Frozen tissue was ground in liquid nitrogen and then in a wheaton potter with 15 ml of extraction buffer (100 mM Tris-HCl pH7.5; 1.5 M NaCl; 2% CTAB; 50 mM EDTA; 50 mM DTT) per g of wet tissue. The suspension was then mixed vigorously at room temperature for at least 30 min. Proteins were degraded with 25 units of proteinase K for 2 h at 55°C, and then extracted with chlorophorm/isoamyl alcohol for several minutes. Polysaccharides were precipitated with progressive addition of 0.2 – 0.3 V of ethanol, and then extracted with 1 V of chloroform after spinning at 10,000 g and 20°C for 20 min.

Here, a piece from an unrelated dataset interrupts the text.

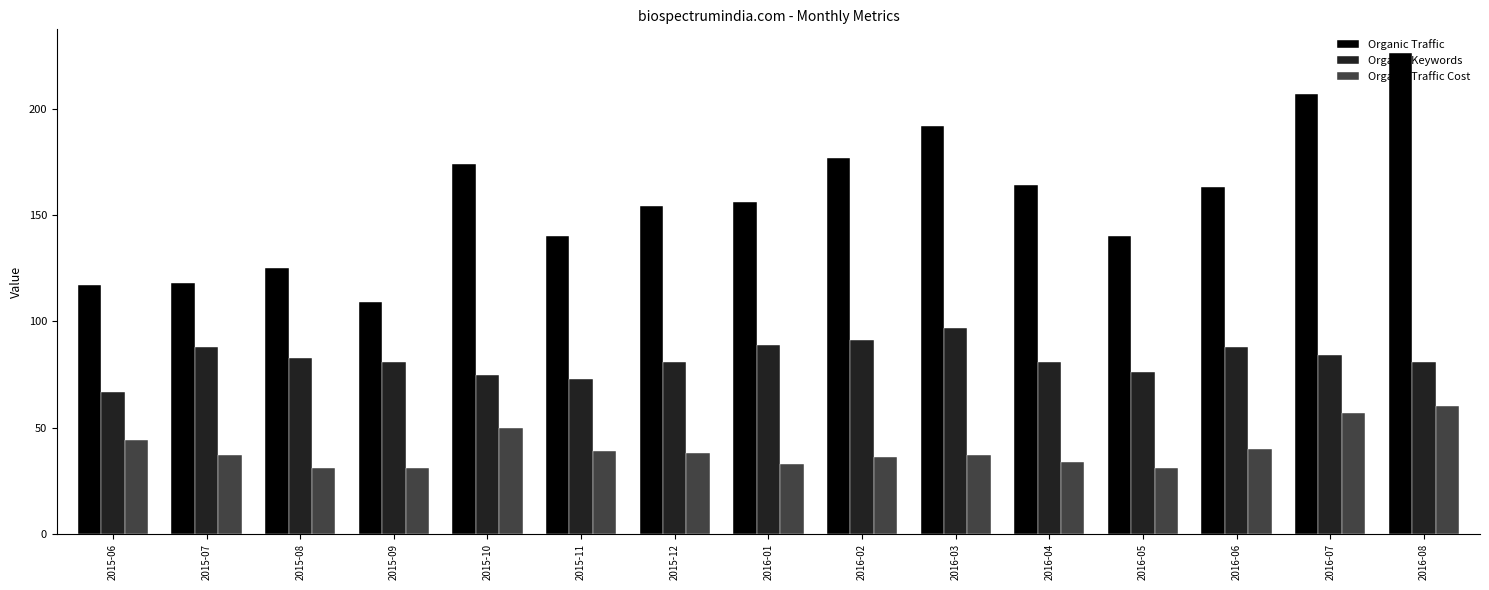

What is the average value of the Organic Traffic series?

157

Nucleic acids were recovered from the upper phase by addition of 0.25 V of 12 M LiCl and 1% of β-mercaptoethanol, incubation at -20°C overnight and spinning at 10,000 g and 4°C for 1 h. The supernatant was precipitated with 0.6 V isopropanol, 0.3 M NaAc pH 5.2, left at 4°C for 30 min, and then spun down for 30 min at 13,000 g. The pellet was then dissolved in 400 μl H₂O, and precipitated again with ethanol and NaAc. DNA was dissolved in 500 μl of TE (10 mM Tris-HCl pH 8.0; 1 mM EDTA), 5.4 M CsCl (density 1.66) and 250 μg.mL^-1 of ethidium bromide. Spinning at 90,000 g for 24 h at room temperature allowed the recovery of a band containing ultrapure genomic DNA under UV. Ethidium bromide was extracted 4–5 times with TE-saturated butanol and CsCl eliminated by successive ethanol precipitations.

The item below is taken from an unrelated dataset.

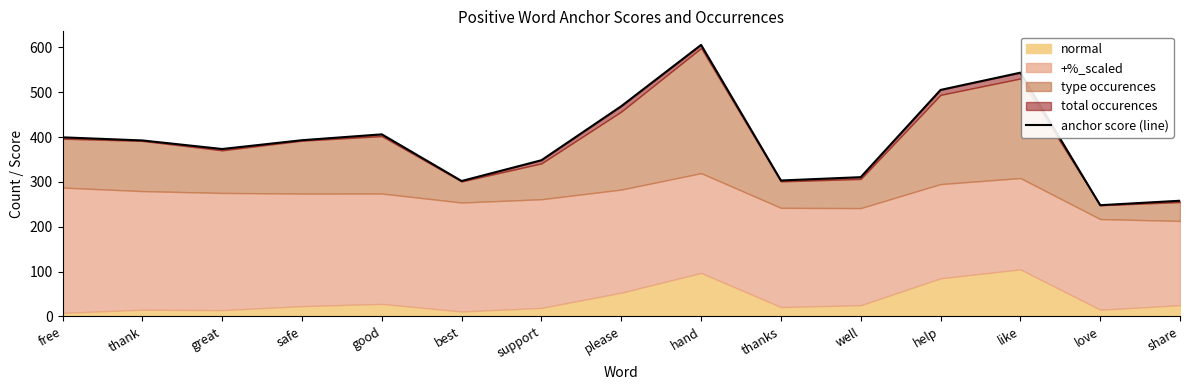

Reading left to right, what are all the values shown in this chart?

399.5	392.6	373.5	393.1	406.2	302.1	348.4	469.0	605.6	303.2	310.7	505.2	543.7	248.2	258.1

All the genes were quantified on the same lot of cDNAs, to minimize experimental variation that could be due to cDNA synthesis. For each gene, a pair of oligonucleotide sequences was designed in the 3' UTR of the genes when the sequence was known, or in the 3'coding sequence using Primer Express TM1.0 (PE Applied Biosystems, Foster City, CA, USA) (Table 2). The Q-PCR reactions were performed in a 96-well thermocycler (Biorad, Opticon) with SYBRgreen reaction mix from ABgene (AB-1162/B), for 15 min at 95°C, followed by 41 runs of 15 sec at 95°C and 1 min at 60°C. Each sample was technically duplicated. E. siliculosus genomic DNA was used as a quantification reference. A dilution series ranging from 37 to 48671 copies of the E. siliculosus genome was prepared and tested for each gene. The amplification efficiency was tested using this dilution series (Table 2). The specificity of amplification was checked with a dissociation curve obtained by heating the samples from 65°C to 95°C (Table 2). In addition to the DNAse-I treatments of RNAs, the absence of a genomic DNA contaminants was checked, by amplifying an intron sequence on the cDNAs. The number of copies of contaminant gDNA was subtracted from all other values, prior to any further analyses.